Working women are harassed, he said. Azizi likened the Taliban’s treatment of women to living in “a cage” where “they can’t go out.”
Courtesy of Faisal Azizi
In a patriarchal society like Afghanistan, living as a woman without a husband makes life even harder.
Living under Taliban rule is a balancing act, Azizi said: Shop owners need “to be nice with them” in order for their businesses to survive, but they also need to employ female workers in order to help families in need.
“My business is feeding 40 to 50 families,” he said. “Women are not allowed to work. There’s no protocol. But I try to take care of my employees.”

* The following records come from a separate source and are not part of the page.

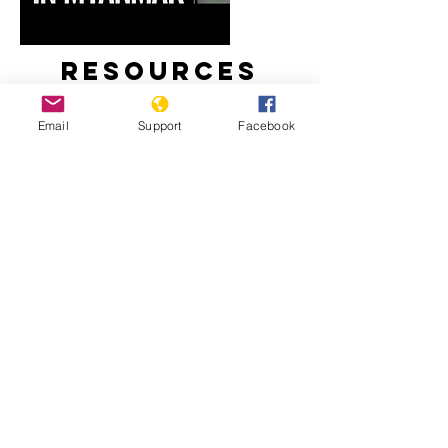
Resources
Email
Support
Facebook
Myanmar’s Rohingya Genocide
‘Kill All You See’: In a First, Myanmar
Soldiers Tell of Rohingya Slaughter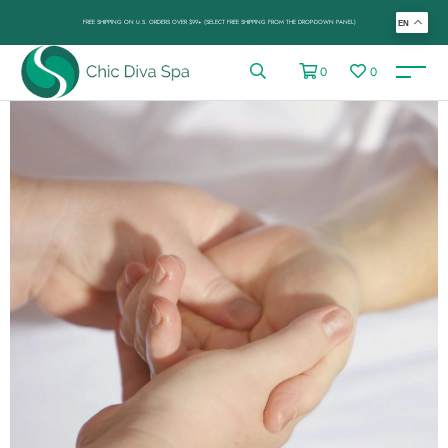
FREE SHIPPING ON U.S. ORDERS OVER $99+ (SELECT FREE SHIPPING FROM THE DROP-DOWN PANEL)
EN
0
0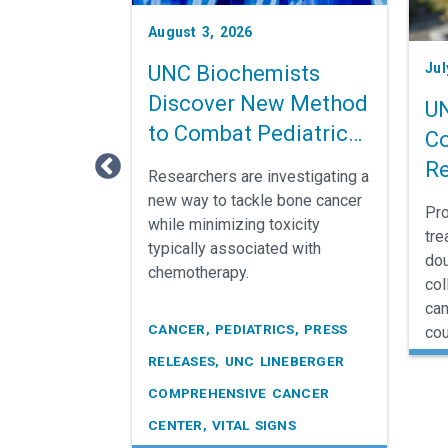
e
August 3, 2026
s
Jul
UNC Biochemists

Discover New Method
UN
to Combat Pediatric
Co
Bone Cancer
Re
Researchers are investigating a
Ca
new way to tackle bone cancer
Pro
while minimizing toxicity
S
tre
typically associated with
dou
chemotherapy.
col
can
CANCER, PEDIATRICS, PRESS
cou
RELEASES, UNC LINEBERGER
COMPREHENSIVE CANCER
CENTER, VITAL SIGNS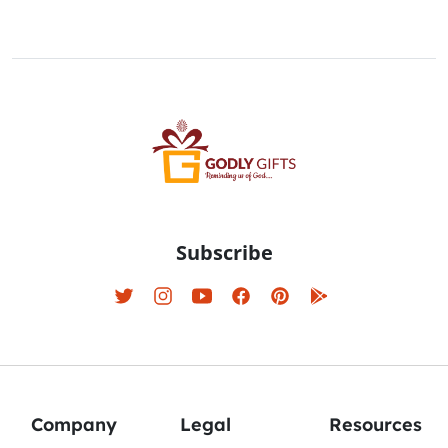
Subscribe
Company
Legal
Resources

For Marwa Ali, whose father died 12 years ago, the hardship is something she witnesses everyday.
“There are so many women, like my mother, who don’t have a husband to work for them. They need a job. How else would they have income or food for their family?” Ali said.
Courtesy of Faisal Azizi
Mannequins might just be the tip of the iceberg, Azizi said, adding that he expects the Taliban to impose more restrictions over time.
“For the local economy, the Taliban need to be nice to the locals. But once they are stable — in three or four years — they’ll ban everything,” he said.
For the Taliban, the plan is to continuously erase women from the public sphere, Jalali said. She sees the mannequins as just one more example of the broader attack on women and their presence in the public sphere.
“Being a woman in Afghanistan will be the equivalent of being under house arrest with no opportunity for education, employment, freedom of movement, and basically no sense of normalcy,” she added.